节选:

目标:初探分布式计算平台Spark python API使用。
Create RDD
开始实现创建一个样本RDD
wordsList = ['cat', 'elephant', 'rat', 'rat', 'cat']
wordsRDD = sc.parallelize(wordsList, 4)
# Print out the type of wordsRDD
print type(wordsRDD)
#output: <class 'pyspark.rdd.RDD'>
Map
重要的transformation函数map的使用
自定义函数:
pluralRDD = wordsRDD.map(makePlural)
print pluralRDD.collect()
#output: ['cats', 'elephants', 'rats', 'rats', 'cats']
Lambda函数:
pluralLambdaRDD = wordsRDD.map(lambda x:x+'s')
print pluralLambdaRDD.collect()
#output:['cats', 'elephants', 'rats', 'rats', 'cats']
返回长度:
pluralLengths = (pluralRDD
.map(lambda x:len(x))
.collect())

数据列表:

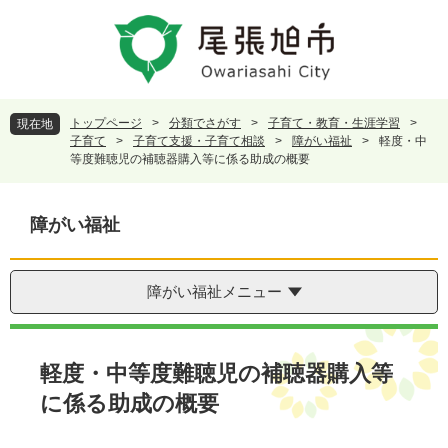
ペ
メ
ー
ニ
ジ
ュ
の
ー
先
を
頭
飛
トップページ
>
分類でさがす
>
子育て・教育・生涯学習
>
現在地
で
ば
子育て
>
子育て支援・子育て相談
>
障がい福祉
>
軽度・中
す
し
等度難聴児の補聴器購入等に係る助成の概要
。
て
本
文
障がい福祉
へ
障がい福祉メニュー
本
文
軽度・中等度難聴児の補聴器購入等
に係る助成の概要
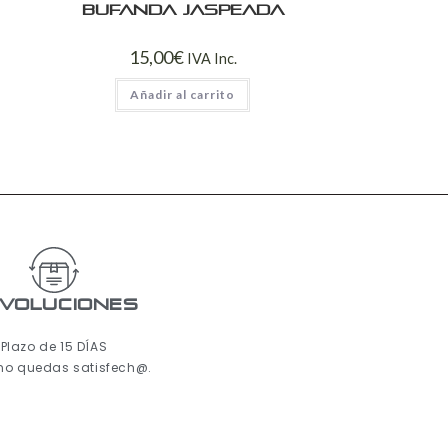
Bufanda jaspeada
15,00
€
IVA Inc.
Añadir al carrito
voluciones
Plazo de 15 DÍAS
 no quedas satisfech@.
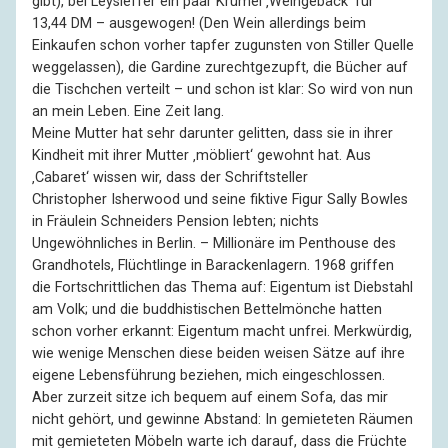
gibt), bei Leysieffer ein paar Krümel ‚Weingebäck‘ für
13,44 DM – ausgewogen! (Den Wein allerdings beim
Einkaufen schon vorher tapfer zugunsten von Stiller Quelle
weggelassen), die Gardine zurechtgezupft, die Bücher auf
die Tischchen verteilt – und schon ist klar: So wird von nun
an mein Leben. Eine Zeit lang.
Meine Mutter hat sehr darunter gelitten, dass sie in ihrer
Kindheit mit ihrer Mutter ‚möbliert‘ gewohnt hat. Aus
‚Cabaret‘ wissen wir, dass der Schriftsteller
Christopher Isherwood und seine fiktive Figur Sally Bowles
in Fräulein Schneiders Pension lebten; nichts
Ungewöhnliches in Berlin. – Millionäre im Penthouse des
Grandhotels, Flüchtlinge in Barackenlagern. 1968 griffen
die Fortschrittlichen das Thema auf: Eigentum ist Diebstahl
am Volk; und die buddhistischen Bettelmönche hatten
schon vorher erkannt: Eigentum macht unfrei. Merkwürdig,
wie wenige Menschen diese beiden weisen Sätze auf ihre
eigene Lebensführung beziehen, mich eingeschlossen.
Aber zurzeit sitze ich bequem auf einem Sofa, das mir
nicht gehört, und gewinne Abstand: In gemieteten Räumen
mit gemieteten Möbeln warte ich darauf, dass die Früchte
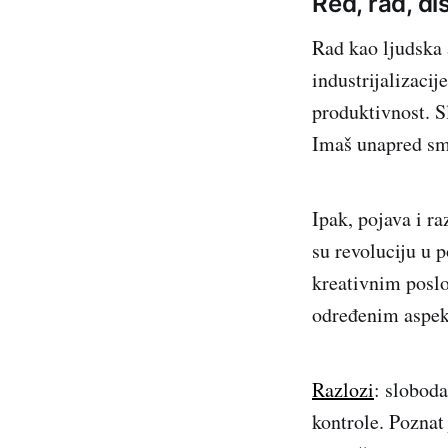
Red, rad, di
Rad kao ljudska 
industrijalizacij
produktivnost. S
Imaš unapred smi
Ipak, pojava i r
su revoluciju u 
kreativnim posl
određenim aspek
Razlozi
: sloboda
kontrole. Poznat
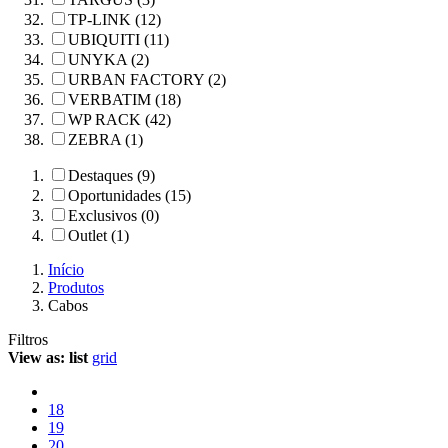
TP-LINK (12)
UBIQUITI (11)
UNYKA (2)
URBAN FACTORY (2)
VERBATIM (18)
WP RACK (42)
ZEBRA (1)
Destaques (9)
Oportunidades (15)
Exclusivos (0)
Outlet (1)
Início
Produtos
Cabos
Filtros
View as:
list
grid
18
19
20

任务说明:
把节选里从“# Print out”开始、一直到“pluralRDD = wordsRDD.map(makePlural)”为止的那一段逐字抄下来。 这份列表和上面的节选没有任何关系。

练习结果:
# Print out the type of wordsRDD
print type(wordsRDD)
#output: <class 'pyspark.rdd.RDD'>
Map
重要的transformation函数map的使用
自定义函数:
pluralRDD = wordsRDD.map(makePlural)